Implementation:Microsoft Onnxruntime CUDA TrainingConcat
| Knowledge Sources | |
|---|---|
| Domains | Training, CUDA_Kernels |
| Last Updated | 2026-02-10 04:00 GMT |
Overview
Concrete tool for concatenating tensors along an axis with per-input length output in the ONNX Runtime CUDA training framework.
Description
Implements the ConcatTraining operator for CUDA that extends the standard concat with an additional output providing per-input lengths along the concatenation axis (useful for the gradient of split). The implementation uses optimized GPU kernels: ConcatSameConcatDimImpl when all inputs have the same size along the concat axis (with a fast path for 32 or fewer inputs passing pointers by value), and ConcatImpl for variable-size inputs. Input pointers and metadata are transferred to GPU via CudaAsyncBuffer. The per_input_length output tensor contains the size of each input along the concatenation axis and is placed in CPU memory.
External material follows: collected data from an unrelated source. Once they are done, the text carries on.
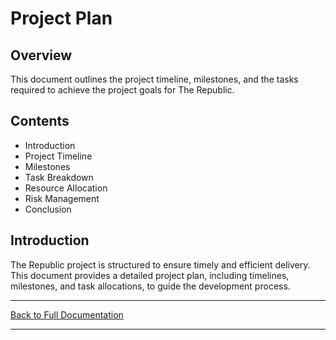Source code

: # Project Plan

## Overview

This document outlines the project timeline, milestones, and the tasks required to achieve the project goals for The Republic.

## Contents

- Introduction
- Project Timeline
- Milestones
- Task Breakdown
- Resource Allocation
- Risk Management
- Conclusion

## Introduction

The Republic project is structured to ensure timely and efficient delivery. This document provides a detailed project plan, including timelines, milestones, and task allocations, to guide the development process.

---

[Back to Full Documentation](./../README.md)

---
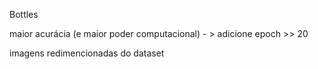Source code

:  Bottles

maior acurácia (e maior poder computacional) - > adicione epoch >> 20

imagens redimencionadas do dataset 
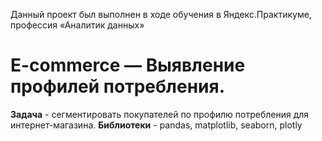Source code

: Данный проект был выполнен в ходе обучения в Яндекс.Практикуме, профессия «Аналитик данных»
# E-commerce — Выявление профилей потребления.
**Задача** - сегментировать покупателей по профилю потребления для интернет-магазина.
**Библиотеки** - pandas, matplotlib, seaborn, plotly
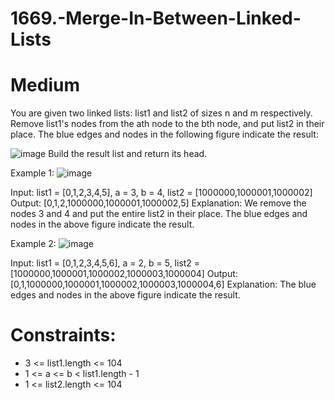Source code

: # 1669.-Merge-In-Between-Linked-Lists

# Medium 
You are given two linked lists: list1 and list2 of sizes n and m respectively.
Remove list1's nodes from the ath node to the bth node, and put list2 in their place.
The blue edges and nodes in the following figure indicate the result:

![image](https://user-images.githubusercontent.com/98229024/196421291-479af2cc-48b9-4d4d-bfeb-07f27c972026.png)
Build the result list and return its head.

Example 1:
![image](https://user-images.githubusercontent.com/98229024/196421442-640b62be-45c0-4f67-8549-2fcfee39e404.png)

Input: list1 = [0,1,2,3,4,5], a = 3, b = 4, list2 = [1000000,1000001,1000002]
Output: [0,1,2,1000000,1000001,1000002,5]
Explanation: We remove the nodes 3 and 4 and put the entire list2 in their place. The blue edges and nodes in the above figure indicate the result.


Example 2:
![image](https://user-images.githubusercontent.com/98229024/196421562-51e164ac-c25a-41d8-bffa-4aaed62f036b.png)

Input: list1 = [0,1,2,3,4,5,6], a = 2, b = 5, list2 = [1000000,1000001,1000002,1000003,1000004]
Output: [0,1,1000000,1000001,1000002,1000003,1000004,6]
Explanation: The blue edges and nodes in the above figure indicate the result.

# Constraints:
* 3 <= list1.length <= 104
* 1 <= a <= b < list1.length - 1
* 1 <= list2.length <= 104
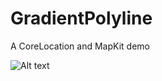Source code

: GradientPolyline
================
A CoreLocation and MapKit demo

![Alt text](http://i.stack.imgur.com/iGsrj.jpg)
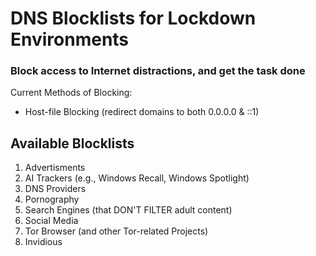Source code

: # DNS Blocklists for Lockdown Environments

### Block access to Internet distractions, and get the task done

Current Methods of Blocking:

- Host-file Blocking (redirect domains to both 0.0.0.0 & ::1)

## Available Blocklists

1. Advertisments
2. AI Trackers (e.g., Windows Recall, Windows Spotlight)
3. DNS Providers
4. Pornography
5. Search Engines (that DON'T FILTER adult content)
6. Social Media
7. Tor Browser (and other Tor-related Projects)
8. Invidious
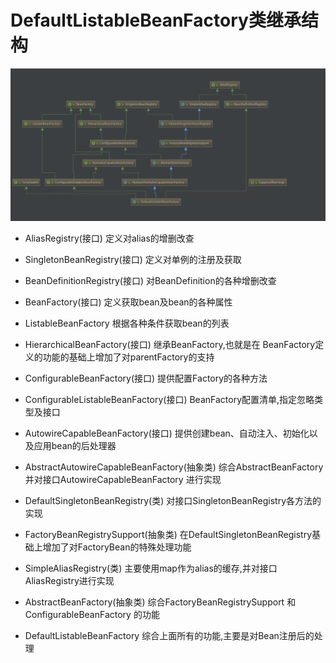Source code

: # DefaultListableBeanFactory类继承结构

![DefaultListBeanFactory类继承结构](DefaultListBeanFactory类继承结构.png)

- AliasRegistry(接口) 定义对alias的增删改查

- SingletonBeanRegistry(接口) 定义对单例的注册及获取

- BeanDefinitionRegistry(接口) 对BeanDefinition的各种增删改查

- BeanFactory(接口) 定义获取bean及bean的各种属性

- ListableBeanFactory 根据各种条件获取bean的列表

- HierarchicalBeanFactory(接口) 继承BeanFactory,也就是在
BeanFactory定义的功能的基础上增加了对parentFactory的支持

- ConfigurableBeanFactory(接口) 提供配置Factory的各种方法

- ConfigurableListableBeanFactory(接口) BeanFactory配置清单,指定忽略类型及接口

- AutowireCapableBeanFactory(接口) 提供创建bean、自动注入、初始化以及应用bean的后处理器

- AbstractAutowireCapableBeanFactory(抽象类)    综合AbstractBeanFactory 并对接口AutowireCapableBeanFactory 进行实现
- DefaultSingletonBeanRegistry(类) 对接口SingletonBeanRegistry各方法的实现
- FactoryBeanRegistrySupport(抽象类) 在DefaultSingletonBeanRegistry基础上增加了对FactoryBean的特殊处理功能
- SimpleAliasRegistry(类) 主要使用map作为alias的缓存,并对接口AliasRegistry进行实现
- AbstractBeanFactory(抽象类) 综合FactoryBeanRegistrySupport 和 ConfigurableBeanFactory 的功能

- DefaultListableBeanFactory 综合上面所有的功能,主要是对Bean注册后的处理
Supports all fixed-size tensor types.
Usage
Invoked during training forward pass where tensor concatenation is needed, with the per-input-length output consumed by the corresponding SplitTraining gradient operator.
Code Reference
Source Location
- Repository: Microsoft_Onnxruntime
- File: orttraining/orttraining/training_ops/cuda/tensor/concat.cc
- Lines: 1-119
Signature
class ConcatTraining : public CudaKernel {
Status ComputeInternal(OpKernelContext* ctx) const;
};
Import
#include "orttraining/training_ops/cuda/tensor/concat.h"
I/O Contract
Inputs
| Name | Type | Required | Description |
|---|---|---|---|
| inputs | Tensor(T)... | Yes | Variadic input tensors to concatenate |
Outputs
| Name | Type | Description |
|---|---|---|
| output | Tensor(T) | Concatenated output tensor |
| per_input_length | Tensor(int64_t) | Per-input size along concatenation axis (CPU memory) |
Usage Examples
ONNX_OPERATOR_KERNEL_EX(ConcatTraining, kMSDomain, 1, kCudaExecutionProvider,
(*KernelDefBuilder::Create())
.OutputMemoryType(OrtMemTypeCPUInput, 1)
.TypeConstraint("T", DataTypeImpl::AllFixedSizeTensorTypes()),
ConcatTraining);